What /ask looks like in that shape: I expose a tiny API (db.query(sql, params), db.schema(), maybe chart(rows)), generate the .d.ts, and ask the LLM to write a short program against it. Multi-step questions stop being two LLM calls and start being one program. The validator stops asking is this string a SELECT? and starts asking what bindings does this isolate get? That's a stronger boundary, because the answer is "a read-only D1 handle and nothing else." Outbound network is off. The filesystem doesn't exist. The blast radius collapses to whatever the bindings expose.

I haven't built it. The current shape works, and "Code Mode for a five-table SQLite database" is a lot of machinery for a problem that's already solved. But the day /ask needs to do something genuinely multi-step, like compare these states across these years, chart the result, and explain the outliers, the right move isn't to make the prompt more elaborate. It's to let the model write code.

The lesson I actually came away with

The thing nobody tells you about hooking an LLM up to a real database is that the AI part is the easy part. The model writes correct SQL most of the time. Every interesting thing I learned building /ask was about the boring layer that surrounds it. The validator that bounces obvious bad output. The allowlist that beats the blocklist. The regex that filters the lazy attacks. The rate limiter that caps the bill.

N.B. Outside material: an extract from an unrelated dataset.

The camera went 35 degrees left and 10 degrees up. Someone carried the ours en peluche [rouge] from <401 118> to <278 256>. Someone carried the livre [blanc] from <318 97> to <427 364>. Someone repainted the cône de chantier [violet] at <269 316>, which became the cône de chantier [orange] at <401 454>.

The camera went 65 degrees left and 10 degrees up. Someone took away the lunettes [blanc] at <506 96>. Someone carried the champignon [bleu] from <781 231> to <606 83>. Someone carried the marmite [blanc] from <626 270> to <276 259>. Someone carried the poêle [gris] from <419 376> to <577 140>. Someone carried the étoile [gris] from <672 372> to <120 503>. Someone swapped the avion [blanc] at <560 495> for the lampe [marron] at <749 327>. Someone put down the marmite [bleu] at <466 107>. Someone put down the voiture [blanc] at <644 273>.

The cache that turns repeat questions into cached pages. The read replica that keeps the experience usable. The schema-in-the-prompt that makes the model's job small enough to do well.

That should sound familiar if you've been building anything for a while. The hard part is never the new shiny thing in the middle. It's always the plumbing that keeps the new shiny thing from setting your house on fire.

It's the same lesson I had to relearn last month when I wrote about a $134 Cloudflare D1 bill that came down to missing indexes. The thing that hurt me wasn't D1. It was the unindexed table underneath. The new shiny thing wasn't the problem. The boring layer was.

There's a version of this post that's just don't be reckless with LLMs and your database. Skip that one. The model is fine. The model writes correct SQL. The model is going to keep getting better while you sleep.

The thing that has to be careful is everything around it. Validators that bounce anything weird. Allowlists, not blocklists. Rate limits. Replicas. A LIMIT you didn't have to ask for. The boring layer is the only layer you actually own.

The model is the junior engineer. You're still on call.

Go break it if you want. I'll be reading the logs.